The 12 Best Songs by Guy Clark

“I was never a hit songwriter in country music in that sense,” Guy Clark once told me. “I was trying to do it my way, whatever it took.”
Clark, who died Tuesday at age 74, had what it took. Granted, his songs may not have peaked on the charts, but the respect he earned as a revered contributor to many a distinguished artist’s canon—including Johnny Cash, Emmylou Harris, Brad Paisley, Rodney Crowell, Ricky Skaggs, Vince Gill, John Denver and Kenny Chesney—made him an icon in Americana realms, one of the first to push the parameters of country music and give it a wider point of view. His songs were told from the vantage point of many a tattered troubadour—the losers, loners, drifters and dreamers—and as a mentor any number of up-and-coming artists, people like Steve Earle and his pal Townes Van Zandt, he helped make that no-nonsense style an indelible part of our modern musical idiom.
Indeed, it was that same rugged, tattered perspective that gave his material its air of authenticity. “If I didn’t see it happen, I know somebody that did,” he added in retrospect.
Here then, are a dozen of Guy Clark’s best, immortal songs that reflect that wise and worldly view.
1. “My Favorite Picture of You”
Taken from his album of the same name and written in the aftermath of his beloved wife and co-writer Susanna’s passing in 2012, “My Favorite Picture of You” expresses Clark’s profound grief in one of the most vivid, yet reassuring ways. Here, he clings to an old photo of the two in happier days, when both were alive and flush with optimism. While many of Clark’s songs appealed to the romantic nature of a ragtag existence, this particular offering raised the bar on romance in a very real and poignant way.
2. “Randall Knife”
Written for his father after his dad’s passing, this vivid, tear-stained narrative revolves around a family heirloom that’s passed from father to son and emblazoned with more meaning than any tool of the trade could convey. It’s a song about tradition, principles and taking the harder challenges, even when the easier tack allows for cutting corners. His mother gave the knife in question to his father when he went off to fight in World War II and later, a much younger Clark broke its blade. “A better blade was never made, it was probably forged in hell,” he recalls. Sad yet stately, it illustrates how a seemingly innocuous object can offer vivid memories for those left behind.
3. “L.A. Freeway”
Once again, Clark’s remarkable gift for creating visual imagery comes to the fore as a metaphor for life in the fast lane, an escapist anthem that works literally, as well as figuratively. The song describes the desire to do away with the daily grind by symbolizing the struggle to survive and substitute that everyday existence for a place where serenity and not a salary takes precedence. It may be a pipe dream, but in essence it’s everyman’s goal. He sings, “Well, if I can just get off of this L.A. freeway / Without getting killed or caught / Down the road in a cloud of smoke / To some land that, baby, we ain’t bought.”

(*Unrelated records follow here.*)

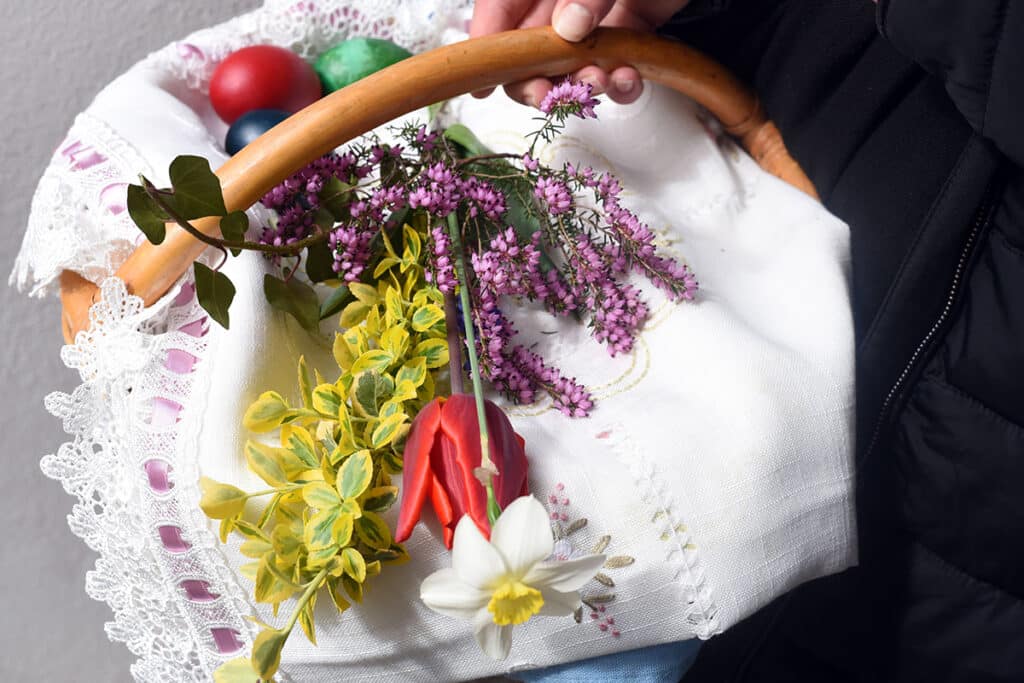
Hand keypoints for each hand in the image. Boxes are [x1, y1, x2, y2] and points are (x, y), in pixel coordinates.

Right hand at [469, 0, 690, 105]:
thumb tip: (568, 30)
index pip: (498, 9)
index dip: (484, 47)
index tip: (480, 84)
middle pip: (527, 49)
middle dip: (536, 80)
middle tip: (551, 96)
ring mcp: (596, 16)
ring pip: (570, 66)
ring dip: (581, 86)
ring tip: (602, 83)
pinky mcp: (632, 32)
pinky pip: (613, 67)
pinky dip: (620, 84)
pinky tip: (630, 79)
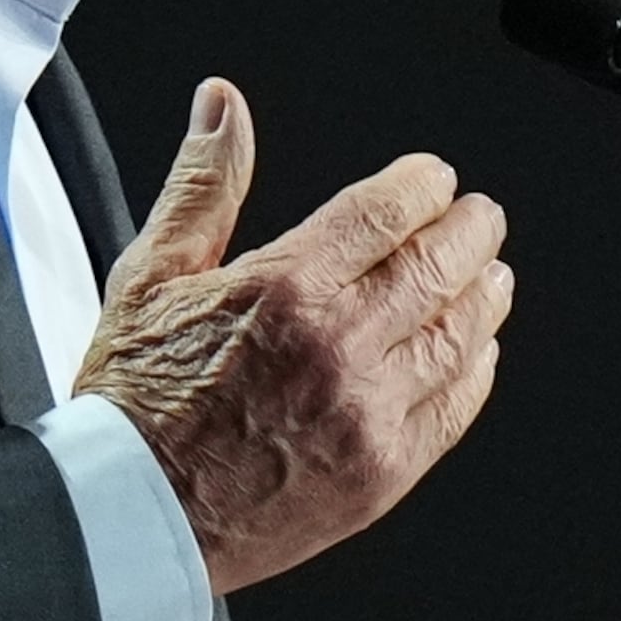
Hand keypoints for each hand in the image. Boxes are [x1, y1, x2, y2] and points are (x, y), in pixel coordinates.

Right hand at [75, 77, 512, 593]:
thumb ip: (204, 182)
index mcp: (285, 288)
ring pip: (458, 335)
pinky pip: (453, 410)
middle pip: (438, 266)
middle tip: (479, 217)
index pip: (387, 212)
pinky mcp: (381, 473)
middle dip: (470, 230)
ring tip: (490, 276)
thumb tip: (224, 106)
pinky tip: (476, 353)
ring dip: (484, 295)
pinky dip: (475, 372)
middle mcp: (337, 346)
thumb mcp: (152, 273)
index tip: (434, 180)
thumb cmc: (136, 402)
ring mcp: (367, 412)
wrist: (130, 514)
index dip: (424, 186)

4. “Desperados Waiting for a Train”
One of the most covered songs in Clark’s catalogue—The Highwaymen, Jerry Jeff Walker, Tom Rush, Rita Coolidge, Nanci Griffith and Slim Pickens are among those that have laid claim to it—it draws on the romantic notion of the outlaw as a Robin Hood of the Old West, an individual that rejects the ground rules thrust on him by an uncaring society as he seeks to pave his own way. Clark claimed that the song was inspired by his grandmother’s boyfriend Jack, who became a grandfatherly figure to him as a young boy. Released on his 1975 debut Old No. 1, it, more than any other song, laid out the course of his career and the entire outlaw country genre along with it.